DATASET RECORDS:
--*--
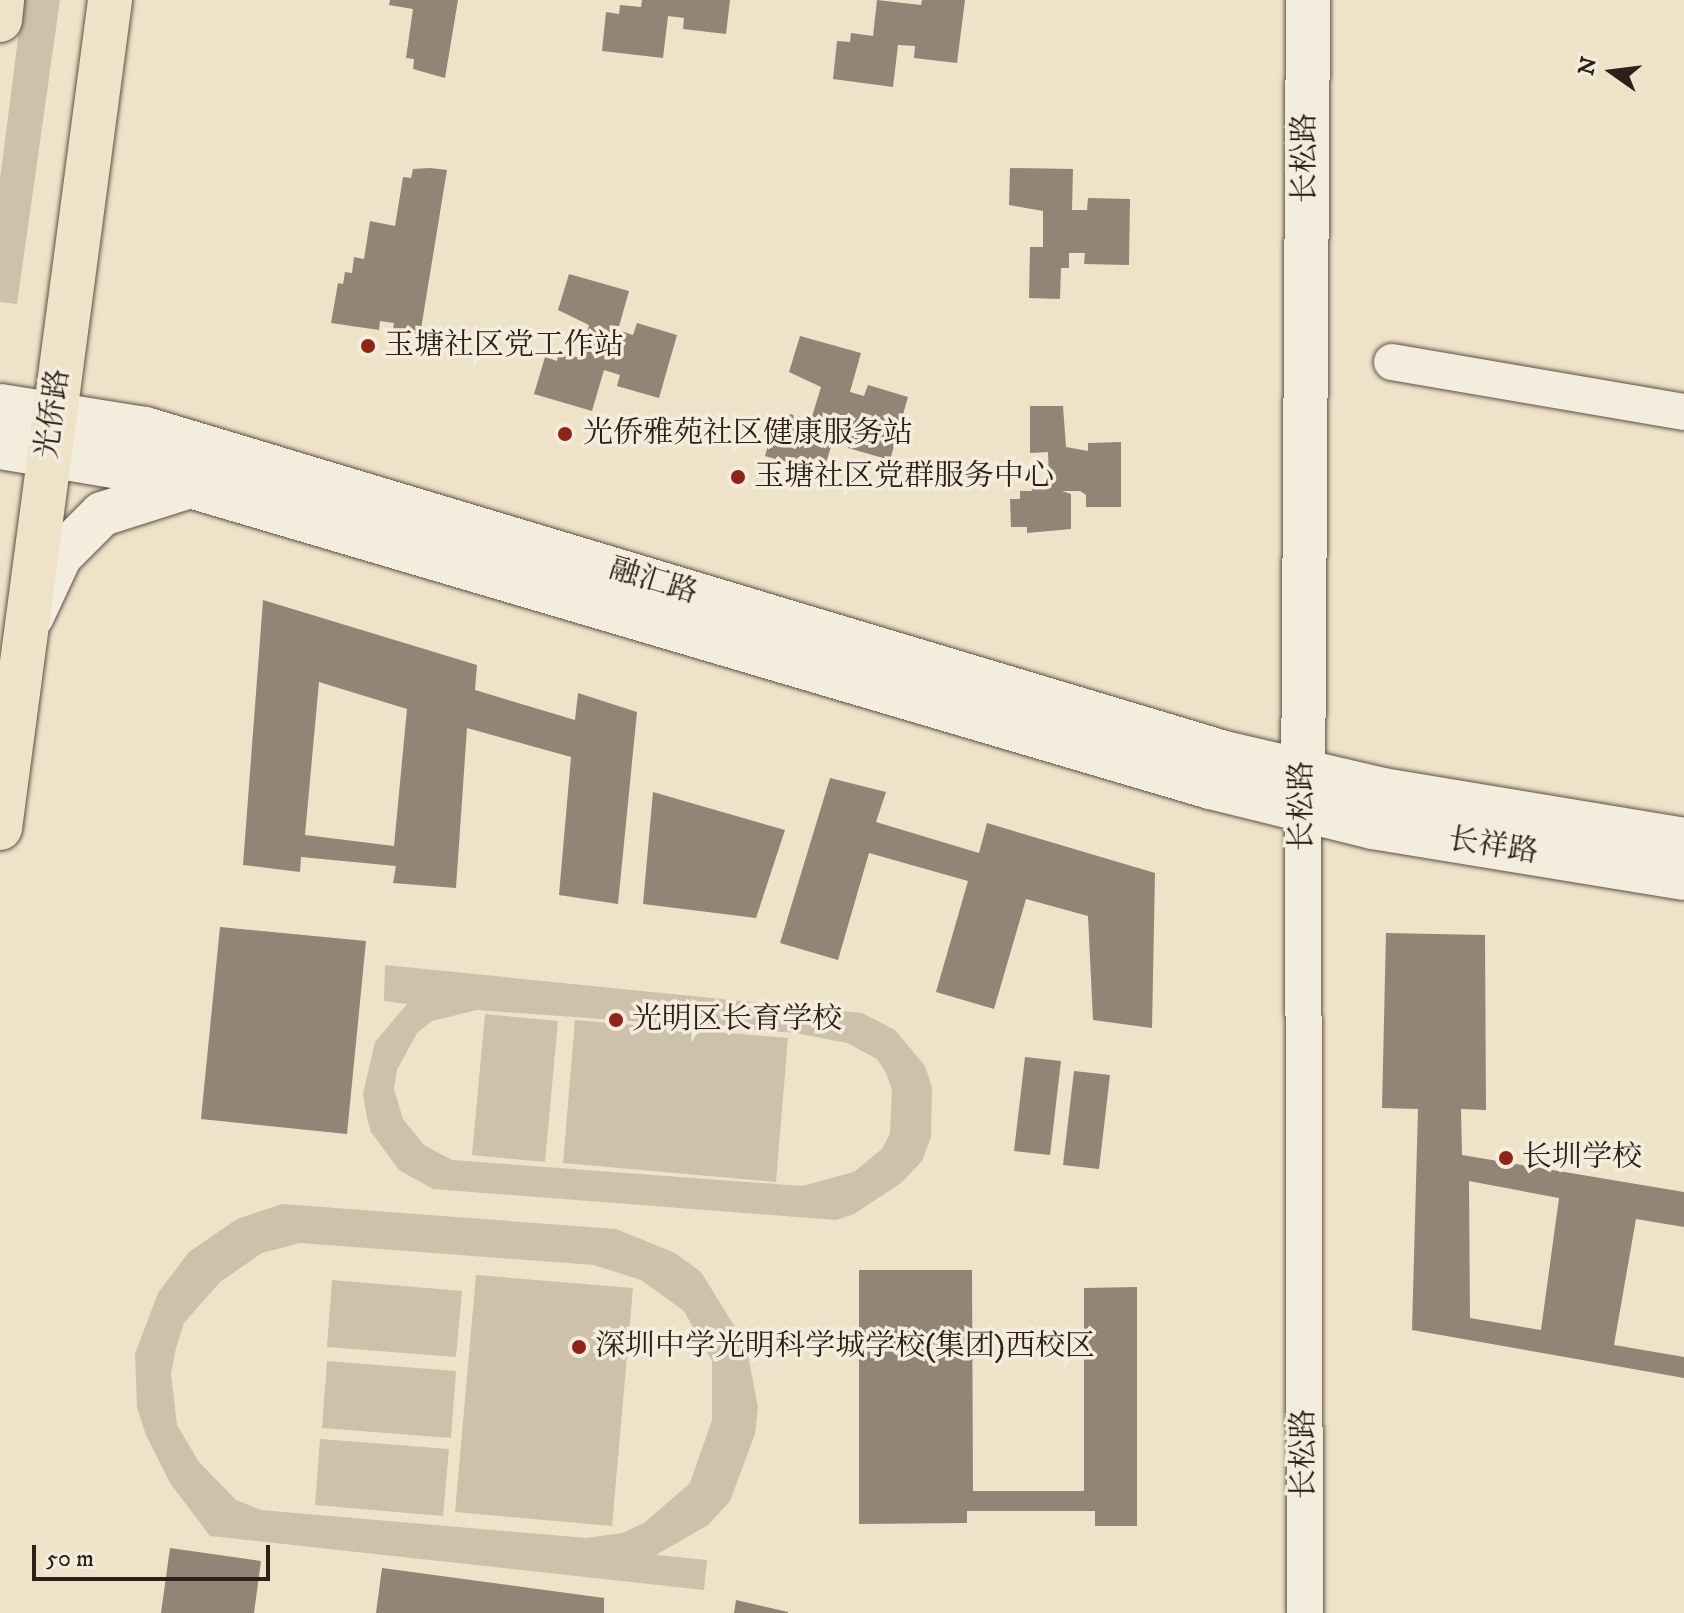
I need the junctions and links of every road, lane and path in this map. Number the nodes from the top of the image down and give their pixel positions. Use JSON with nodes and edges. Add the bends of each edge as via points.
--*--
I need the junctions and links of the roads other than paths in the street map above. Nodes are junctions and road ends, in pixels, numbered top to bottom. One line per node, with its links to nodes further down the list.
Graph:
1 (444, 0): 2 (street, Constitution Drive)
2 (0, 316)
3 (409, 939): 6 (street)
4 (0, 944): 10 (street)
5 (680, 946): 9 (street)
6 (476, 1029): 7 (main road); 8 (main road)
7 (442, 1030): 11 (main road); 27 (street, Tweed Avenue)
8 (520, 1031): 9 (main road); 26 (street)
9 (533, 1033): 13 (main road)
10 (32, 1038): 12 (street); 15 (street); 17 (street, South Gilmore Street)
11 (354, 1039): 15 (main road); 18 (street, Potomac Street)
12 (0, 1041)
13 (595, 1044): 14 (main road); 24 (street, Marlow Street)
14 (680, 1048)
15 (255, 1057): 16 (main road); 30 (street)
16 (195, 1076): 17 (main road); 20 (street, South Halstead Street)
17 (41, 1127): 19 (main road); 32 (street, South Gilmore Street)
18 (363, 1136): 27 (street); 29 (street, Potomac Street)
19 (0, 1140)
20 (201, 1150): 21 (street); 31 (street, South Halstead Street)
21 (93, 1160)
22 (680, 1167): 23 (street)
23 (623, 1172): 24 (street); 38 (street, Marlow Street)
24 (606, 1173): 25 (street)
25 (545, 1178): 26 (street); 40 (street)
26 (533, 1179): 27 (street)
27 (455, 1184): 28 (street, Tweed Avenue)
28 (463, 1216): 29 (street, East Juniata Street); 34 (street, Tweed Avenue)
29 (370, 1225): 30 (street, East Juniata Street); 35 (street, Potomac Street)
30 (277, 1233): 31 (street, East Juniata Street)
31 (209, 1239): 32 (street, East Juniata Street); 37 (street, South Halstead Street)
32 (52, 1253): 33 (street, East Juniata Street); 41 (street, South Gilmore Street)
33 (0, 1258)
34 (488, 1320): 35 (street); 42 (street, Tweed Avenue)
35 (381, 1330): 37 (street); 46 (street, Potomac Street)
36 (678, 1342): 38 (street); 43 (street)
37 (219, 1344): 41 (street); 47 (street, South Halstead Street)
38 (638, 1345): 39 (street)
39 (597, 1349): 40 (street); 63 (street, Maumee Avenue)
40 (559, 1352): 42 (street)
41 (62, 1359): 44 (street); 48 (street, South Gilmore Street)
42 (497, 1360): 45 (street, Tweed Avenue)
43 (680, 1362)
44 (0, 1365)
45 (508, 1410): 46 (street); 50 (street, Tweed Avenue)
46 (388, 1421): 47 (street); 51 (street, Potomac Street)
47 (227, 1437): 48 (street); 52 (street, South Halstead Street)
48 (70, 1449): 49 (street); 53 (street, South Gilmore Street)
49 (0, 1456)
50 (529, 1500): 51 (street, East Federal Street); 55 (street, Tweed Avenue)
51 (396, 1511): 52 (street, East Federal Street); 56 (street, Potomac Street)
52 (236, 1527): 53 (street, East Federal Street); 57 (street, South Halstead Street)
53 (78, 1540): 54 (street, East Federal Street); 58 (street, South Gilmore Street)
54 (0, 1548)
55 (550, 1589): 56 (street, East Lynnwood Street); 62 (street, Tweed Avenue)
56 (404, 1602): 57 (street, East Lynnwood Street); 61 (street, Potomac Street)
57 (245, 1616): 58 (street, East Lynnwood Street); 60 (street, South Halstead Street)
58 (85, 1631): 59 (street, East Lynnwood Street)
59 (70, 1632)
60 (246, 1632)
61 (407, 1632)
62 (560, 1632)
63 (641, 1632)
--*--
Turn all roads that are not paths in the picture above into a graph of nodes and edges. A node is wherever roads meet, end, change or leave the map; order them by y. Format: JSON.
--*--
WORK INSTRUCTION:
Within the records, the lines containing the string "above" are to be counted and their number given without comment.

EXERCISE RESPONSE:
2